__The task__: Note on the material below: return exactly the lines from the line that holds "focal_mm: 35" through the line that holds "hfov_deg: 53.1", and leave out each picture.

————

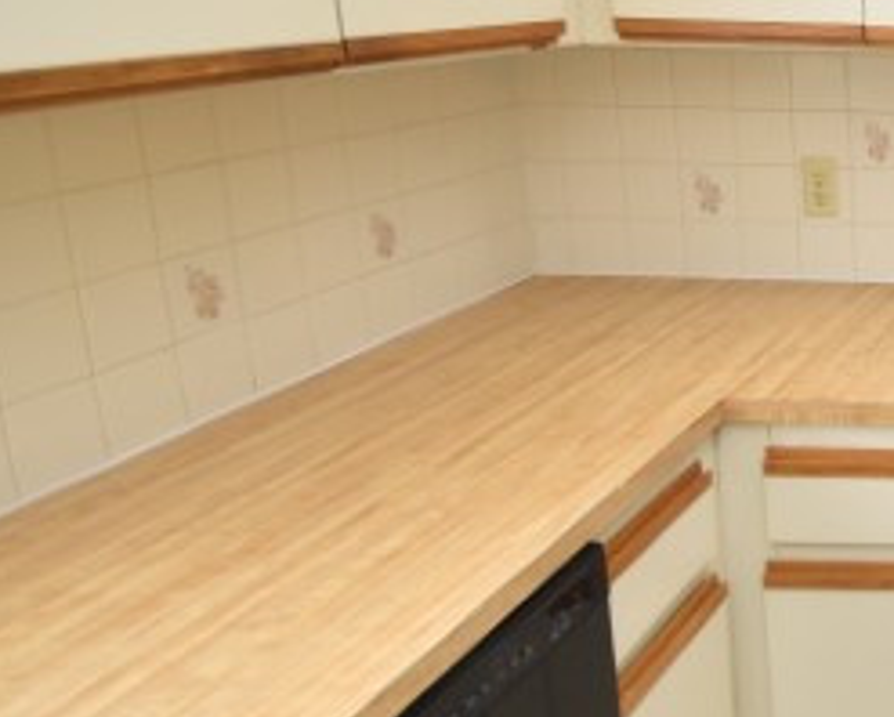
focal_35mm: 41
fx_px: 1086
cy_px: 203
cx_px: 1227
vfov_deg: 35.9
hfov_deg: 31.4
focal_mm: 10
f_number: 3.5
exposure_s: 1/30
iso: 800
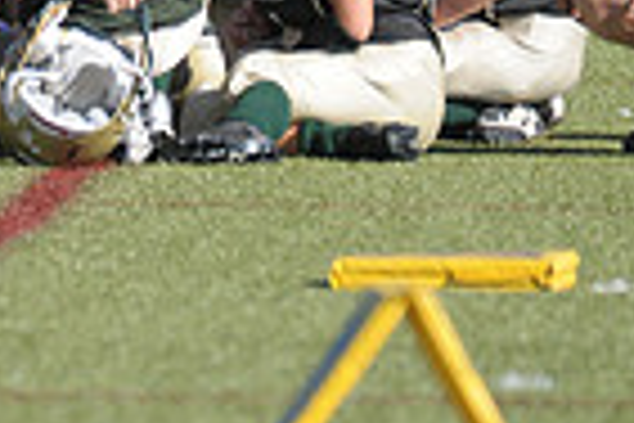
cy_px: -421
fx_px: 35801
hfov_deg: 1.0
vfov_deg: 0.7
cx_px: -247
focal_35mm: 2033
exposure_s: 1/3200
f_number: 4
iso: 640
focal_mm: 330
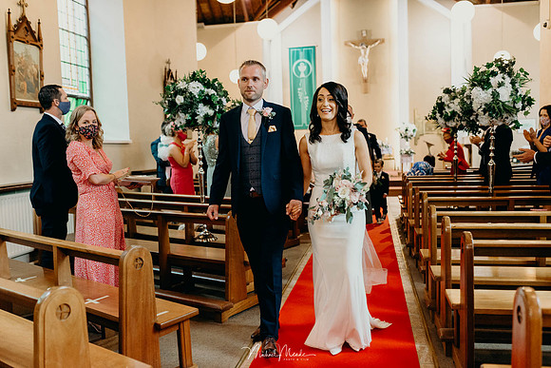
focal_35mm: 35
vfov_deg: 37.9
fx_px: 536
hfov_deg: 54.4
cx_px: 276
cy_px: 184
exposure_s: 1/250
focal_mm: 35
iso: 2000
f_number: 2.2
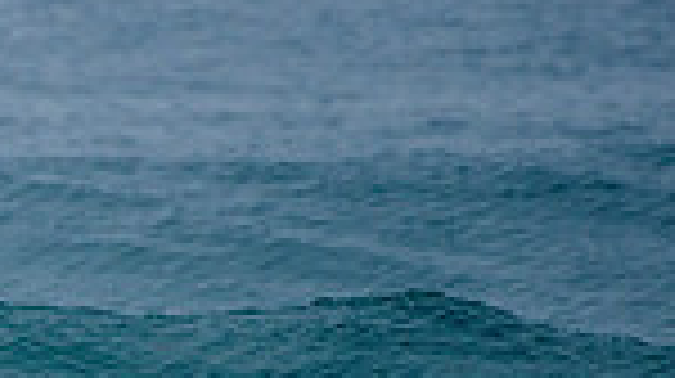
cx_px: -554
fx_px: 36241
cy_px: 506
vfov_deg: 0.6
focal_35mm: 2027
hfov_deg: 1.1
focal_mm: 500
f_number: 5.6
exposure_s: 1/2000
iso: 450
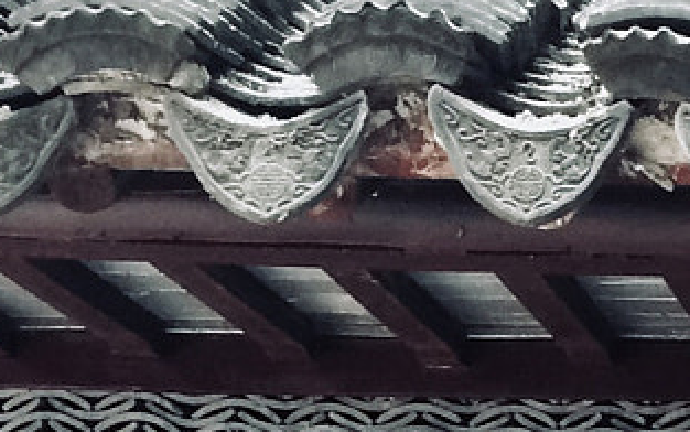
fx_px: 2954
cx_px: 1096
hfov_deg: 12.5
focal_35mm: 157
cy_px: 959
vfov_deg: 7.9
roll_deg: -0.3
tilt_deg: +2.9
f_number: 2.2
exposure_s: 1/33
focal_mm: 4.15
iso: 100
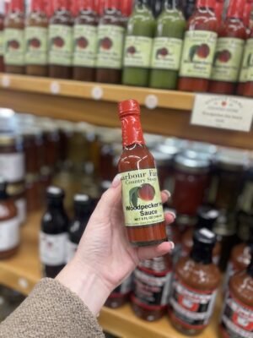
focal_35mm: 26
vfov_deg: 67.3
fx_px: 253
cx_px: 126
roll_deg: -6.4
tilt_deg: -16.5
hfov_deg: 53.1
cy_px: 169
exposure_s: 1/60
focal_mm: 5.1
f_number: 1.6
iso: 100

————

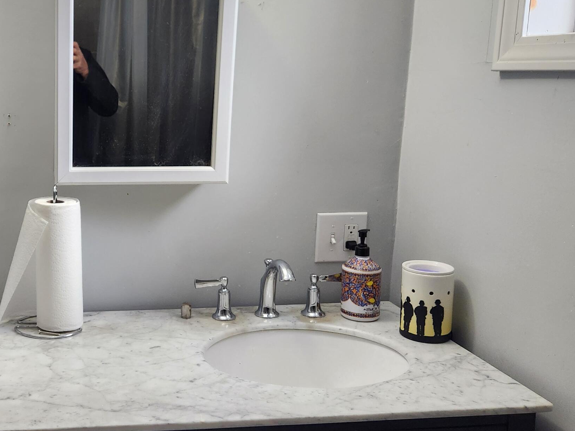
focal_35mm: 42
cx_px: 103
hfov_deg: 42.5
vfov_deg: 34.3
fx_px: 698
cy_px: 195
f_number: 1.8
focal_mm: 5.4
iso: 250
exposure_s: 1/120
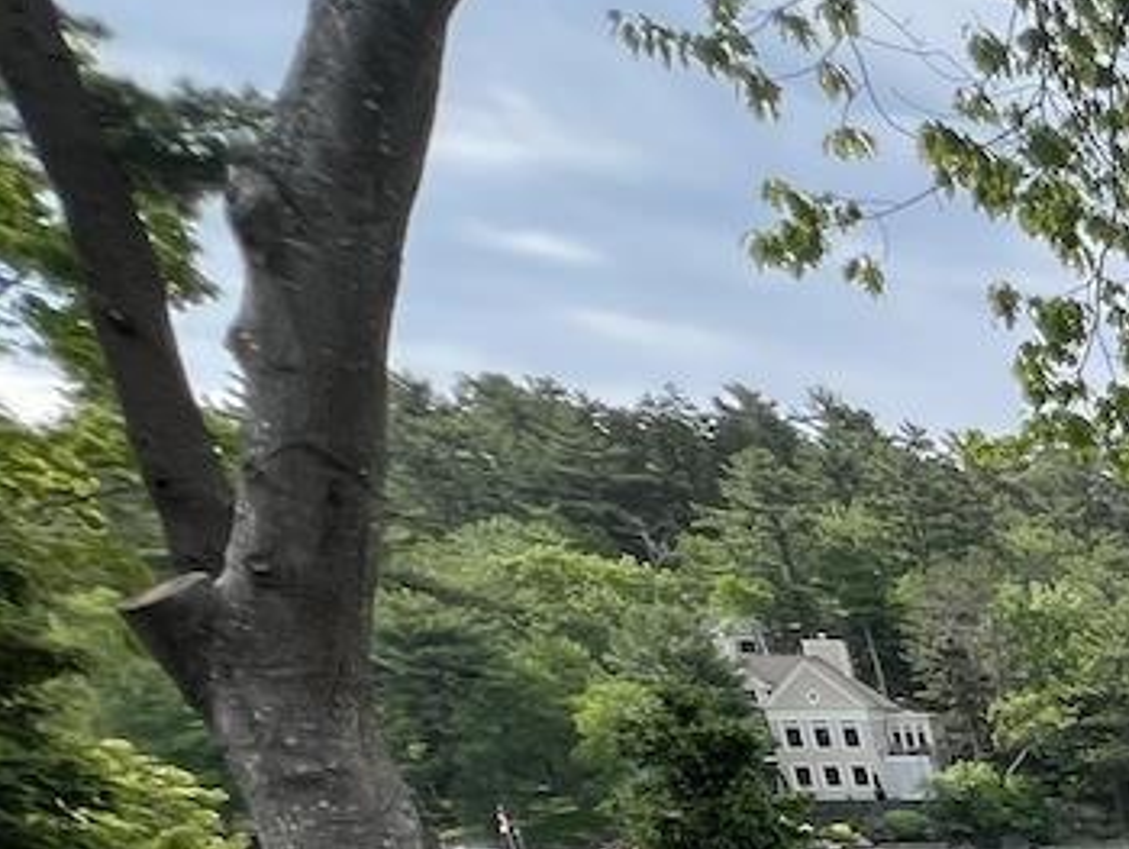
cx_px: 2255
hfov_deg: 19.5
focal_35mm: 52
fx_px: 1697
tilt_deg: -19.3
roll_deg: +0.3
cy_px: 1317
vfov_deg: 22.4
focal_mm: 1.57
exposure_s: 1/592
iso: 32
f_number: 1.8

————

__Answer to the exercise__:
focal_mm: 35
iso: 2000
f_number: 2.2
cx_px: -554
fx_px: 36241
cy_px: 506
vfov_deg: 0.6
focal_35mm: 2027
hfov_deg: 1.1
focal_mm: 500
f_number: 5.6
exposure_s: 1/2000
iso: 450
fx_px: 2954
cx_px: 1096
hfov_deg: 12.5
focal_35mm: 157
cy_px: 959
vfov_deg: 7.9
roll_deg: -0.3
tilt_deg: +2.9
f_number: 2.2
exposure_s: 1/33
focal_mm: 4.15
iso: 100
focal_35mm: 26
vfov_deg: 67.3
fx_px: 253
cx_px: 126
roll_deg: -6.4
tilt_deg: -16.5
hfov_deg: 53.1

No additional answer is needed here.